Mayer adds to Woodward’s list that it,

authorized the CIA’s officers to break and enter into private property, and to monitor the communications and financial transactions of suspected terrorists, even inside the United States when necessary, as well.

As Woodward describes Bush signing the MON on September 17,

He was approving every one of Tenet’s request for expanding the role of the agency, rejecting most of Rumsfeld’s efforts to scale back.

So even with respect to what the MON explicitly approved, it included the use of lethal force, the outsourcing of torture to partner liaison services like Egypt, the use of drones, paramilitary attacks on targets in 80 countries, and broad surveillance, potentially in the US.

But more importantly, as Woodward describes it, the MON authorized the CIA to engage in these general activities without having to come back for a new finding. Jane Mayer elaborates what this meant:

To give the President deniability, and to keep him from getting his hands dirty, the finding called for the President to delegate blanket authority to Tenet to decide on a case-by-case basis whom to kill, whom to kidnap, whom to detain and interrogate, and how.
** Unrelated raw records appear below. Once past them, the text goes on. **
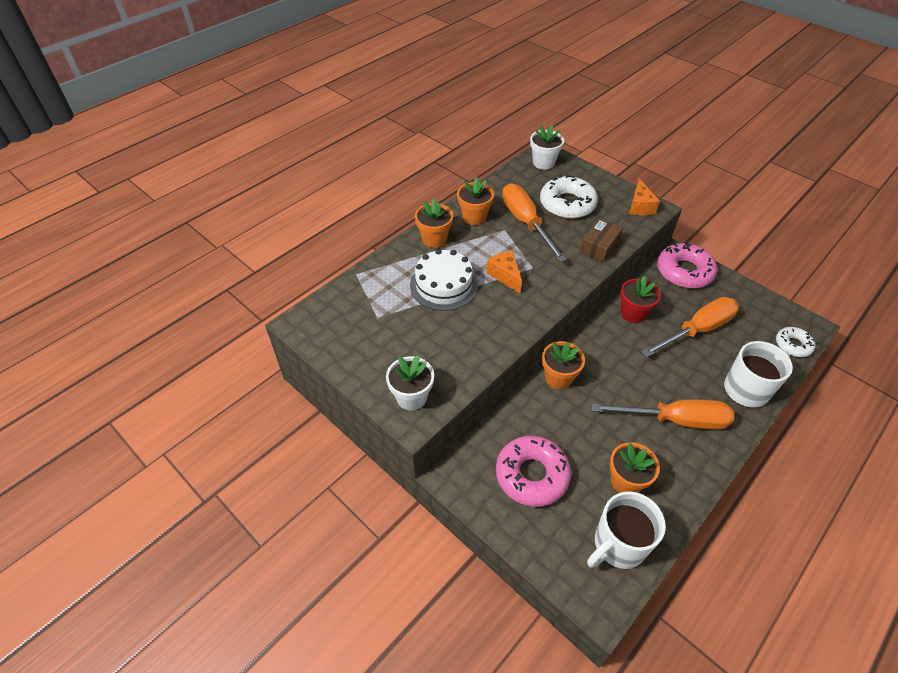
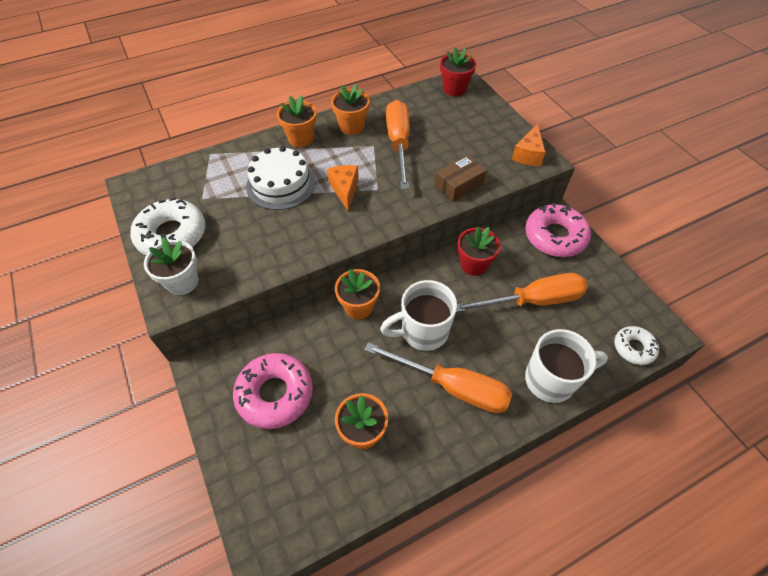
camera: 20 degrees right, 5 degrees up
(543, 162) = (454, 89): white flower pot -> red flower pot
(567, 204) = (452, 135): white donut -> white donut (172, 235)
(618, 545) = (315, 494): white mug -> white mug (422, 332)

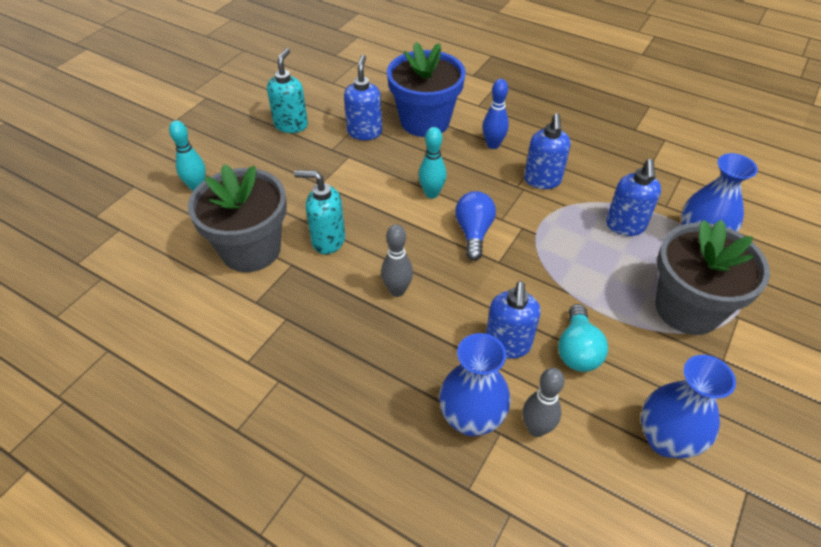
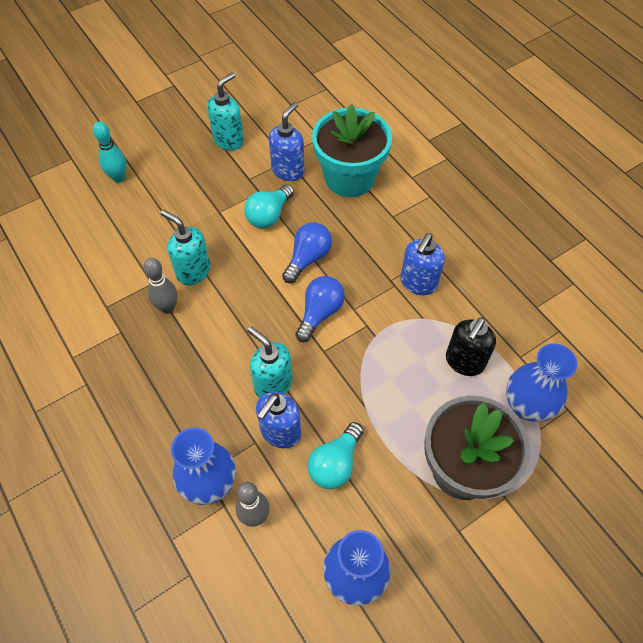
camera: 25 degrees right, 10 degrees up
(251, 249) = (128, 256): grey flower pot -> none
(371, 171) = (269, 215): none -> turquoise light bulb
(397, 290) = (221, 343): grey bowling pin -> grey bowling pin (167, 308)
(425, 121) = (349, 178): blue flower pot -> turquoise flower pot
(431, 193) = (308, 258): turquoise bowling pin -> blue light bulb
(472, 306) = (273, 384): none -> turquoise soap dispenser
(493, 145) = (397, 227): blue bowling pin -> none
(625, 226) = (464, 362): blue soap dispenser -> black soap dispenser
The legal fight between the Administration and the ACLU is fundamentally about whether–given the way Tenet constructed his Interrogation Guidelines–Bush (and now Obama) could sustain that claim of plausible deniability.

There is another issue with the Gloves Come Off MON as well: the way it was used did not comply with the NSA. For example, the notifications of significant changes (such as that CIA had started torturing detainees itself) were not in written form. Cheney kept notifications at the Gang of Four level that prevented anyone in charge of appropriations from knowing what they were paying for–though in the case of the illegal wiretap program, they kept doing the activity after Congress had defunded it (Congress at least believes the briefing got better under Obama subsequent to Leon Panetta revealing the assassination program, though obviously the Awlaki killing belies that). And in the case of torture–which, they’ve always said, was intended to collect information rather than create false confessions–should not have been a covert op in the first place.

But those are the specifics. The more general lesson about the Gloves Come Off MON is that it turned the CIA and those it partnered with into an entity with almost boundless authority to operate outside normal rule of law and oversight. And this is the legal authorization–not the AUMF or the OLC memos–behind most of the ugliest things our country has done since 9/11.